■ **Text block**:
# Living in Kallithea, Halkidiki



## Alexandra007 (Mar 2, 2014)

Hi everyone!

I'm Alex, 21 yo girl from Poland. I'm moving to Kallithea, Halkidiki (to work there)and I'm looking for friends in the neighbourhood (to avoid lonliness) So anyone who is interested in a friendship- feel free to write to me


----------



## AngeloK (Feb 16, 2014)

Hi Alexandra,
I've been to Kalithea, Halkidiki. It's a nice place. You should look through all the threads on this forum to see if there are other expats in your area. I know people post a lot here trying to find other expats to meet up with. I don't know about Kalithea, but maybe there are some expats in the Halkidiki area in general. Looking in the first couple of pages on this forum, the closest thing I see is a thread with people living in Thessaloniki, which I think is about an hour drive from where you are, although I'm not exactly sure how long of a drive it is to Kalithea from Thessaloniki. I'm just taking a wild guess by saying about one hour.

■ **Stored data**:
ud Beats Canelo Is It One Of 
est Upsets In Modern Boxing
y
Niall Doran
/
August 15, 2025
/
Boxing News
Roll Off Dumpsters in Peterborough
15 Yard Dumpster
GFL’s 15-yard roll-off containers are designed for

--

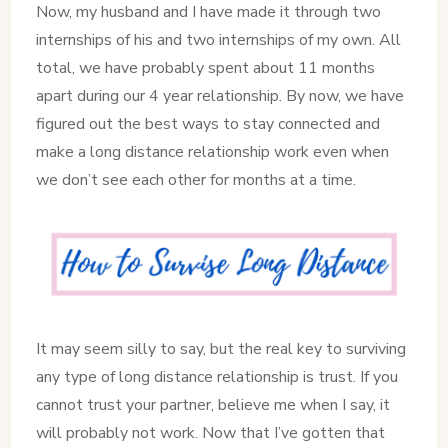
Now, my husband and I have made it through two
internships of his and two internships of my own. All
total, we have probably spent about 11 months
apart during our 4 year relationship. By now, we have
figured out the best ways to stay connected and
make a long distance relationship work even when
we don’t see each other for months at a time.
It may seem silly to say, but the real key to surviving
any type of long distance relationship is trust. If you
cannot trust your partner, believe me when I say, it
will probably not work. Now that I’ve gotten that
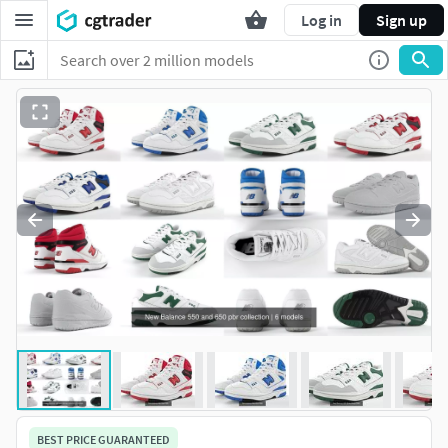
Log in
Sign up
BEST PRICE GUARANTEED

■ **Request A**: Quote the stretch of the Kallithea forum thread from "I'm Alex, 21" through "(Feb 16, 2014)".
■ **Request B**: Continue the Kallithea forum thread from the point where it stops.

■ **Reply A**:
I'm Alex, 21 yo girl from Poland. I'm moving to Kallithea, Halkidiki (to work there)and I'm looking for friends in the neighbourhood (to avoid lonliness) So anyone who is interested in a friendship- feel free to write to me


----------



## AngeloK (Feb 16, 2014)

■ **Reply B**:
Also, there are many expats living in Athens looking to meet people. Since you are in a tourist area, you may also want to contact them as well, in case they're deciding to vacation in your area this summer.


----------



## AngeloK (Feb 16, 2014)

Also, here is a post from a girl your age who lives in Athens http://www.expatforum.com/expats/greece-expat-forum-expats-living-greece/281393-meeting-people-athens.html. Maybe you can send her a private message to get to know her, and to see if she's planning to visit your area anytime this summer. But keep looking through all the threads, you might find some friends in your area. Good luck, and welcome to Greece!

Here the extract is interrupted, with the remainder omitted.